Gegen die Koalition der Unbedachten

Für inneren Frieden und soziale Sicherheit

Die Radikalisierung der politischen Szenerie nimmt zu. Die Leipziger Montagsdemonstrationen, die einst im Zeichen von Freiheit und Gewaltlosigkeit standen, stehen heute im Zeichen von Intoleranz und Gewalt. Da wird nicht nur "Nieder mit der SED" und "Gysi weg" skandiert, da wird nicht nur lautstark die Wiedervereinigung gefordert - am Rande der Demonstration werden bereits die "Roten" gejagt. Und "rot" ist im Verständnis dieser Leute jeder, der anders denkt.

Von Leipzig aus schwappt diese Welle übers ganze Land. Wo sind die Demokraten, die einst Freiheit forderten? Rangeln sie nur noch um günstigste Positionen im Wahlkampf und um Ministersessel?

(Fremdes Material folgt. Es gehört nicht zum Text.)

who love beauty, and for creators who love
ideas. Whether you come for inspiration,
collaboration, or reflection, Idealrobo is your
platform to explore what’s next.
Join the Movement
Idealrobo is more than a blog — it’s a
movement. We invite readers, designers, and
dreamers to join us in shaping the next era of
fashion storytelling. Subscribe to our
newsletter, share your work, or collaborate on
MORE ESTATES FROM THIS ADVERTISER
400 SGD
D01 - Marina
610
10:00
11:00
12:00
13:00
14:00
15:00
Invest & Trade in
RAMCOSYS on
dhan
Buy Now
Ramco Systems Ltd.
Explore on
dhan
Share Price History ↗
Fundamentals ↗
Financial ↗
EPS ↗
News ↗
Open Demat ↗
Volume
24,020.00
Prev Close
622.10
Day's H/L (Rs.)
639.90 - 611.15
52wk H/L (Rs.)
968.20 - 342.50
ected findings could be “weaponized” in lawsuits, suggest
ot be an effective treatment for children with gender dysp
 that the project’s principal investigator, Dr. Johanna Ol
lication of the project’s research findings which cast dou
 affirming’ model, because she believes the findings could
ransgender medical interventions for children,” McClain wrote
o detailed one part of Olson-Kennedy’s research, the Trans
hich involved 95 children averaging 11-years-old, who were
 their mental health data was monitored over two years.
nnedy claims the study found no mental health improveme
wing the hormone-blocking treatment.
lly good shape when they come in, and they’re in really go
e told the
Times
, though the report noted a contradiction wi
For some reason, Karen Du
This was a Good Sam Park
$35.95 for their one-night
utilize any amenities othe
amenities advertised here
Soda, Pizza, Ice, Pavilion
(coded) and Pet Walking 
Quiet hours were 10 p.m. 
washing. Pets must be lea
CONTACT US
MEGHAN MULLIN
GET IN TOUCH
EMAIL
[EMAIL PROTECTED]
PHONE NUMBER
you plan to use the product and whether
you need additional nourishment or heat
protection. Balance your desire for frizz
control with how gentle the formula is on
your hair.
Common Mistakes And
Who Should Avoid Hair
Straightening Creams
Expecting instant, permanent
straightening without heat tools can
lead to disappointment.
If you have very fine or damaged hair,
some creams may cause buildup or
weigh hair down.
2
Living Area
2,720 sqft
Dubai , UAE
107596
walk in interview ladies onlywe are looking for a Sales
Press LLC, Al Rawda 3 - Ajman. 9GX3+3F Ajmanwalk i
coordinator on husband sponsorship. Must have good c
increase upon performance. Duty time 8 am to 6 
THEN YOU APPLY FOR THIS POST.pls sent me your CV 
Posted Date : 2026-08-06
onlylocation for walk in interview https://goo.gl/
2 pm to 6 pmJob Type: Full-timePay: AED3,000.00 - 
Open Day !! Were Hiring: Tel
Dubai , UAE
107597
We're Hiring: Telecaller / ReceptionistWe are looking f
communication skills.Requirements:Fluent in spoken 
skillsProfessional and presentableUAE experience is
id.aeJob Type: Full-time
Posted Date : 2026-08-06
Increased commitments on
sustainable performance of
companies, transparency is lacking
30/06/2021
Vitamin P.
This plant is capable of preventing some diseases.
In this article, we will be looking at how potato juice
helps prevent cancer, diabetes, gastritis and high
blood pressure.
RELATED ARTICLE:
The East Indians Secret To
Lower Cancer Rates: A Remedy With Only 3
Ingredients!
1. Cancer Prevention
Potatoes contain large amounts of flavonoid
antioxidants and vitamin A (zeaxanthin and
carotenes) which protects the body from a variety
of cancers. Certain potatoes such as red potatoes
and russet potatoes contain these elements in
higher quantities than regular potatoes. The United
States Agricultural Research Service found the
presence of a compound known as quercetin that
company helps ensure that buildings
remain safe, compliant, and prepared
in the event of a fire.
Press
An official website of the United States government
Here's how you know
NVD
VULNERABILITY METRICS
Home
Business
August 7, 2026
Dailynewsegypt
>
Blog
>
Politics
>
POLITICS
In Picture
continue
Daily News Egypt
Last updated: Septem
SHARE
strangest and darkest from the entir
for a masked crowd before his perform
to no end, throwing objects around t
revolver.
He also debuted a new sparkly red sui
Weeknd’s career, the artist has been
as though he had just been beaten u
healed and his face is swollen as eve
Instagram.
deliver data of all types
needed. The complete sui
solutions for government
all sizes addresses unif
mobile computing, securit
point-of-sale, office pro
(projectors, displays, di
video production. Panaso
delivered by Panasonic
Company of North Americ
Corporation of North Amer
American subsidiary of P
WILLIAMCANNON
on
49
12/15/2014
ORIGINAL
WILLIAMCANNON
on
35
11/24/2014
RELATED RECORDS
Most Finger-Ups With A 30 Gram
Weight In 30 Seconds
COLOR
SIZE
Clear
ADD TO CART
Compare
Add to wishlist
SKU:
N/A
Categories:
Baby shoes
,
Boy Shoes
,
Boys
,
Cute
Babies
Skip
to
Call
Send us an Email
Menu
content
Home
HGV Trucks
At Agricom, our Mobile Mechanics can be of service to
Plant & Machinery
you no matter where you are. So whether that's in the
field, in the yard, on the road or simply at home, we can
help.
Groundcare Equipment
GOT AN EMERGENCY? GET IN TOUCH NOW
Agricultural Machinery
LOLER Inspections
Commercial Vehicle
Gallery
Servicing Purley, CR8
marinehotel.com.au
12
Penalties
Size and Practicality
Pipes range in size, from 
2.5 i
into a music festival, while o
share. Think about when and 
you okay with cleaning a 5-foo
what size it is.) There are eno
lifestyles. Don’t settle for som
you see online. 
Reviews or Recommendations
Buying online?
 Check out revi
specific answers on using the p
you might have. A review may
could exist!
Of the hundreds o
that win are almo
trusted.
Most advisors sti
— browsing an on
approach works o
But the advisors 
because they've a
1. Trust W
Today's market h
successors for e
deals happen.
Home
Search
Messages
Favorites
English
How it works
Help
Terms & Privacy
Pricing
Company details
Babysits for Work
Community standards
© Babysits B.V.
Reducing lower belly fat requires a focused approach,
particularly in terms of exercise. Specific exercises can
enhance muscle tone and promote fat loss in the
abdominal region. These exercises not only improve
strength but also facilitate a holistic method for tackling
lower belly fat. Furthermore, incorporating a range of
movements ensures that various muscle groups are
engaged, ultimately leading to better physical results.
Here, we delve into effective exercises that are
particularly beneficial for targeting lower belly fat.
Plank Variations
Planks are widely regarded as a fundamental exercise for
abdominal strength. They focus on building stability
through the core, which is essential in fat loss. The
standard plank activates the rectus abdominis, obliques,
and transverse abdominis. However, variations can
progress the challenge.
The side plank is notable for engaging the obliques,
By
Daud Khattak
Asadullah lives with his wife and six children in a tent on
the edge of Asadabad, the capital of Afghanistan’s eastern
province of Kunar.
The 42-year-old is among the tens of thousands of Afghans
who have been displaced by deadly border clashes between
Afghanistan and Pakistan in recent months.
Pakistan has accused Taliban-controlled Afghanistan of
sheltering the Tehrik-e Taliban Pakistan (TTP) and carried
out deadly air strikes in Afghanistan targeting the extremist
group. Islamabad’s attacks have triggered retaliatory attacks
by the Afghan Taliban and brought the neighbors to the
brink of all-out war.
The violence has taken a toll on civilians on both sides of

Es scheint, sie sind - in sich zerstritten kaum mehr fähig, Freiheit und Demokratie im Lande zu retten!

Und die Regierung? Kam sie noch Ordnungskräfte zum Einsatz bringen, um das Schlimmste zu verhüten? Ob nun die Mitgliedschaft des Regierungschefs ruht oder nicht: Eine von der SED-PDS geführte Regierung ist auf diesem sensiblen Feld zur Untätigkeit verurteilt und stellt deshalb, ob sie will oder nicht, das größte Sicherheitsrisiko im Lande dar.

Die Gefahr, dass die Radikalisierung der politischen Szenerie eskaliert, nimmt mit wachsender sozialer Unsicherheit zu. Schon haben wir die ersten Arbeitslosen (nicht nur aus den Reihen des einstigen MfS). Der von Frau Luft bereitete Weg in die pure Marktwirtschaft und in den raschen Wirtschaftsverbund mit der BRD wird zum Massenruin von Betrieben in der DDR und zu Massenarbeitslosigkeit führen. Eine Vielzahl unserer Betriebe ist mit ihrer veralteten Technik, Technologie und Erzeugnisstruktur überhaupt nicht konkurrenzfähig, angefangen von Konservenfabriken über Stern-Radio bis zur Automobilindustrie. Wenn schon ein für unsere Begriffe so modernes Unternehmen wie der Elektronikkonzern Nixdorf mit nunmehriger Beteiligung durch Siemens einige Tausend Beschäftigte entlassen muss, wie ginge es da erst uns in einem Wirtschaftsverbund mit der BRD!

Wem an sozialer Sicherheit gelegen ist, der kann sich nicht an einer Koalitionsregierung beteiligen, deren Parteien die Marktwirtschaft unbedacht im Zeichen raschen Wirtschaftsverbundes mit der BRD oder gar rascher Wiedervereinigung proklamieren.

Wir brauchen eire Regierung mit einem Wirtschaftskonzept, das Sozialabbau und Arbeitslosigkeit ausließt und Hilfe westlicher Unternehmen einschließt. Wir brauchen Hoffnungsschimmer und begründetes Vertrauen in die Zukunft, die der Massenauswanderung Einhalt gebieten und dem Land wieder Stabilität verleihen.